Actions to take:
a - In the news brief on Florida abortion bills below, duplicate everything from "Fourth Bill Stalls" down to "State News, 3/27).".
b - Can you condense the paragraph in the Florida abortion bills article that begins "The House Civil Justice Subcommittee approved a third bill" into a short bulleted list that keeps its main facts?
c - According to the Florida abortion bills article, since what year has HB 395's sponsor introduced it every legislative session?

March 29, 2013 — Florida House subcommittees on Wednesday approved three antiabortion-rights measures, while a fourth bill -- which would effectively ban most abortions -- appears to have stalled, the Sunshine State News reports. All four of the bills have companion measures in the Senate, according to the Sunshine State News.
Three Antiabortion Bills Advance
The House Criminal Justice Subcommittee voted along party lines to advance the first measure (HB 845), which would require abortion providers to sign affidavits stating that they are not performing an abortion based on the sex or race of the fetus. State Rep. Charles Van Zant (R) -- the bill's sponsor -- said the measure is needed to protect against racial and sexual discrimination (Giunta, Sunshine State News, 3/28).
However, state Rep. Irv Slosberg (D) called the bill "another attempt to chip away at access by calling into question every woman who makes a deeply personal medical decision" (Schreiner, AP/Miami Herald, 3/27).
The second measure (HB 759) -- sponsored by state Rep. Larry Ahern (R) -- would create a separate offense for criminal acts that result in harm to an "unborn child" at any point in pregnancy beginning at conception.
The House Civil Justice Subcommittee approved a third bill (HB 1129) that would require doctors to provide reasonable medical treatment and health care if an infant is born alive after an attempted abortion procedure (Sunshine State News, 3/28). They must also arrange for transport to a hospital. State Rep. Cary Pigman (R), the bill's sponsor, said it is "intended to guarantee all respect and humanity to an infant that's born alive, regardless of how it entered the world."
Judith Selzer of Planned Parenthood said the bill "attempts to intimidate doctors, health care practitioners and even doctor's office employees" (Schreiner, AP/Miami Herald, 3/27).
Fourth Bill Stalls
Meanwhile, a fourth bill (HB 395) that would have banned abortions in Florida unless a woman's life is in danger or her health is at "serious risk" appears to have stalled in the House Judiciary Committee. According to the Sunshine State News, the bill's sponsor has introduced it every legislative session since 2010 (Sunshine State News, 3/27).

Extracted records
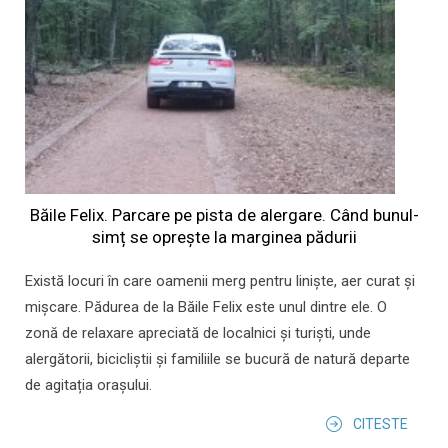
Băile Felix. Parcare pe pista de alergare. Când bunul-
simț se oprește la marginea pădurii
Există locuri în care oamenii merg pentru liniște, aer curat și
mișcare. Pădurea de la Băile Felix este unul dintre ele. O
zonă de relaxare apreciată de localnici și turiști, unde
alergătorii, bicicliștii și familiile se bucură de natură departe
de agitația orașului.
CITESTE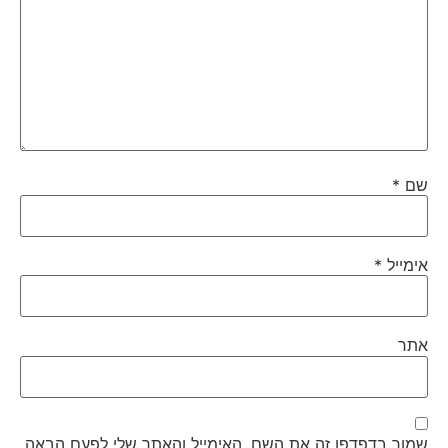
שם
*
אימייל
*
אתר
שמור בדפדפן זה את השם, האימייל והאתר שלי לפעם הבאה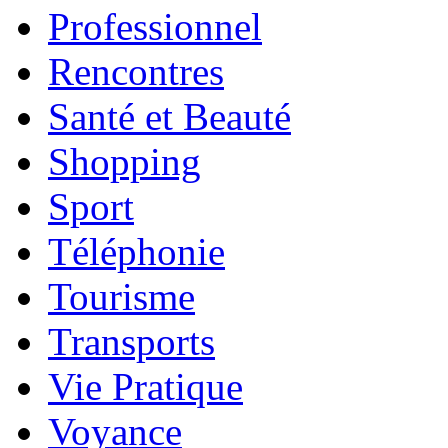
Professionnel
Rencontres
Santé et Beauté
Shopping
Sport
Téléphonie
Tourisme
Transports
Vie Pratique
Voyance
==
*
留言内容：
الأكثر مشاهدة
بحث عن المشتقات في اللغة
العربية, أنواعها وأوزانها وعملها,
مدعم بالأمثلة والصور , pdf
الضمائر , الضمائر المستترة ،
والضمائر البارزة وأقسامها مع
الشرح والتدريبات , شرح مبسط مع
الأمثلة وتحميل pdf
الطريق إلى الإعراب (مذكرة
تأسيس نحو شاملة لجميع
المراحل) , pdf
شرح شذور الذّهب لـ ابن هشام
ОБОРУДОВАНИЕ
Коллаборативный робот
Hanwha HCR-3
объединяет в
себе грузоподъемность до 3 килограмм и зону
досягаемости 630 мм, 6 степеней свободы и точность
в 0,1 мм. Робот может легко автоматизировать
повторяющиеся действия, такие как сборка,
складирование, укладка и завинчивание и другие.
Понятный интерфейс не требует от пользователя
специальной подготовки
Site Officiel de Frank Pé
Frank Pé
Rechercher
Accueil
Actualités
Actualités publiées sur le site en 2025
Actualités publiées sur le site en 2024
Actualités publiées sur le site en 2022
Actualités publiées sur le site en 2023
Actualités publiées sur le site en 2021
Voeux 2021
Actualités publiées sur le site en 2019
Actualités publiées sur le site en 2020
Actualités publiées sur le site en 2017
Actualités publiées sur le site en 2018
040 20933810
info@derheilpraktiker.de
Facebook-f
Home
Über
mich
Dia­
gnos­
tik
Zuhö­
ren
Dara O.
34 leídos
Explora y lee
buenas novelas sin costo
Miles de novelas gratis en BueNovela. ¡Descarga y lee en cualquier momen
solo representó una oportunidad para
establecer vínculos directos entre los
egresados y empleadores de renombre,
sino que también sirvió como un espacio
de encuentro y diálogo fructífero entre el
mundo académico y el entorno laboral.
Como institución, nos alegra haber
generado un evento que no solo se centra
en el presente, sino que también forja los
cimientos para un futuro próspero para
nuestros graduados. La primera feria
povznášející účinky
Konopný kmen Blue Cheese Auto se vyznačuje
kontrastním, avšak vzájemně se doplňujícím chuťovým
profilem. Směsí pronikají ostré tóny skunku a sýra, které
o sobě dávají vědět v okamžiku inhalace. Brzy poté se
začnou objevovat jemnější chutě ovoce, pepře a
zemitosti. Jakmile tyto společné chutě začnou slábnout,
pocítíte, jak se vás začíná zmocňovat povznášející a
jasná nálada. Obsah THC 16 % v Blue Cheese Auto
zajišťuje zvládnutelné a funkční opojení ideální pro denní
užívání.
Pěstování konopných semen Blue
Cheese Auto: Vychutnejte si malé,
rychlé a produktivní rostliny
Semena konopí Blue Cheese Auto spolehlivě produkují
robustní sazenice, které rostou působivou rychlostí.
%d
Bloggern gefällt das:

Solutions:
a -
Fourth Bill Stalls
Meanwhile, a fourth bill (HB 395) that would have banned abortions in Florida unless a woman's life is in danger or her health is at "serious risk" appears to have stalled in the House Judiciary Committee. According to the Sunshine State News, the bill's sponsor has introduced it every legislative session since 2010 (Sunshine State News, 3/27).

b -
- The House Civil Justice Subcommittee approved HB 1129.
- If an infant is born alive after an attempted abortion, doctors would have to provide reasonable medical treatment and health care.
- Doctors would also have to arrange transport to a hospital.
- Sponsor state Rep. Cary Pigman (R) said the bill is meant to guarantee "all respect and humanity" to such an infant, however it entered the world.

c - Since 2010.